Mr Hawk: Just how well is what I'm worried about, judging by the students
here, discipline in this school is non-existant..detention just gives them
an opportunity to eye off more teachers.
Mr Grimm: What?
Mr Hawk: I said..I hope you'll..erm.keep a good eye on the discipline of
the school
Mr Grimm:Naturally. I also do not speak in essay form, which I'm sure the
students find disconcerting. (he smiles at them)
Johanna: (faints away in a dead swoon)
Mel: Is that grey hair, brow eyes and a tight little ass I see?
Hollie: (squints) Well he has got grey hair. But aren't you looking at Mr
Lucas if we're talking of good asses?
Johanna: (reawakens, hyperventilating) Is that Mr Murdend's lost twin?
Mel: (Shakes her head, amazed) I think so.
Johanna: He's going to be out principal? I'm going to smoke weed in class
every day.
Mel: That would just get you suspended, nitwit
Johanna: But I'd have HIS signature on the paperwork..then I could forge it
on the marriage papers...
(Mr Murdend walks past, unnoticed by the girls. All eyes are upon Mr Grimm)

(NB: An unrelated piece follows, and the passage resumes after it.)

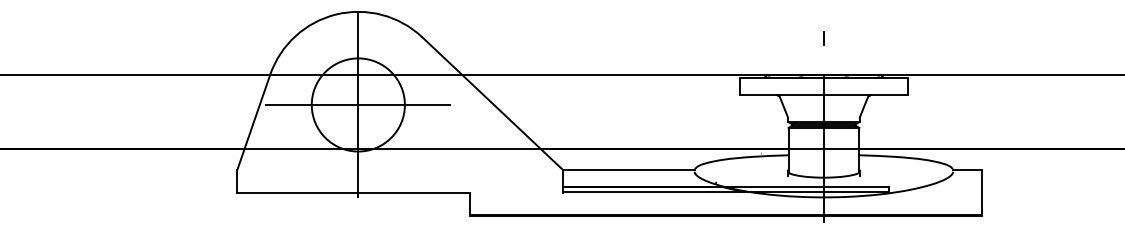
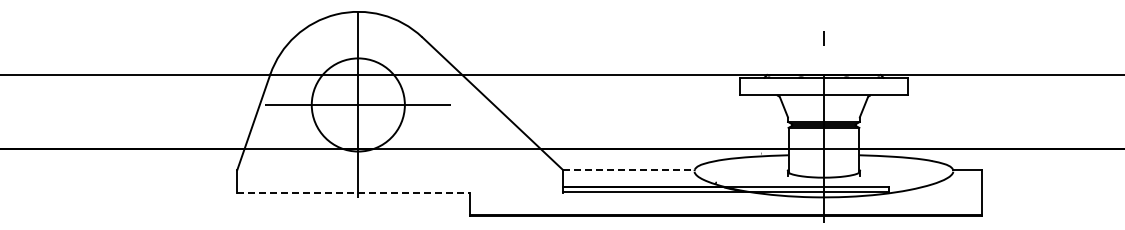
line at (629, 169): solid -> dashed
line at (354, 192): solid -> dashed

Mel: Hey! What's that brown haired girl doing hovering around Mr Grimm!
Johanna: Like, that's so, like, our job
Hollie: Mr Grimm controls Mr Lucas.I have respect for this man. Must get on
good side.
Johanna: Hey, you! What are you doing?
Olivia: Hey, I'm Olivia
Johanna: Yes, but what are you doing? (glares at her) This is soooo our
teacher
Olivia: He's not a teacher, he's a principal.

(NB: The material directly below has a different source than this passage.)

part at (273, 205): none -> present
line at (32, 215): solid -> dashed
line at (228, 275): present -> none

Johanna: No difference to me. Doctor, lawyer, banker, teacher,
principal.all game.
Olivia: He's with me.
Mel: I like your spirit. Who are you, what year are you in and who is he?
(points at Mr Grim)
Olivia: I'm Olivia, and I'm in the eighth grade. I've just moved schools
because my beloved Mr Grim came here. I'm glad. He last taught at an all-
boys school and I got sick of having to pretend to be a guy so I could go
there.
Johanna: (looks at her with a new respect) You went that far? I'm
impressed. I've pretended to be a pizza deliverer, milkman, catalogue
distributer, postman, furntiure removalist and census taker but never a
man.
Mel: (Shakes her head) Oh, they were the days. Remember the look of Mr
Murdend's face when he realised that you were pretending to be a census
taker?
Johanna: What's funny is that he only realised after he gave me information
about the brand of socks he uses and how many times a day he washes his
hands.
Mel: Or the time you called up from the "post office" asking for his mibile
phone number to confirm his account.
Johanna: I also asked for his middle name, mother's maiden name and his
birthdate.
Mel: Those days.
Johanna: The glory days.
Mel: But Hollie's done lots of crazy stuff in the name of love too. Have
you ever pretended to be a guy for Mr Lucas?
Hollie: No. But I did pretend to have first aid qualifications after he cut
himself when he fell down the stairs.
Johanna: I know, I tried the same thing afterwards!! But I pushed Mr
Murdend down the stairs. He didn't want to accept my help after that.
Mel: I kept taking maths so I could be near Mr Darcy's side.
Mel, Johanna, Olivia and Hollie: (Shake their heads in admiration) Now
that's crazy.
Mel: Welcome to the club, Olivia
Johanna: (Still drooling over the sight of Mr Murdend and Mr Grimm talking
together) I think they should elope, personally. They'd look so beautiful
Johanna.
Mel: I think its high time that we paraded past the teachers in our
bikinis.
Johanna: Most of the are still shirtless. And I brought my digital camera.
Johanna, Mel, Hollie and Olivia:(They high five) ALRIGHT!!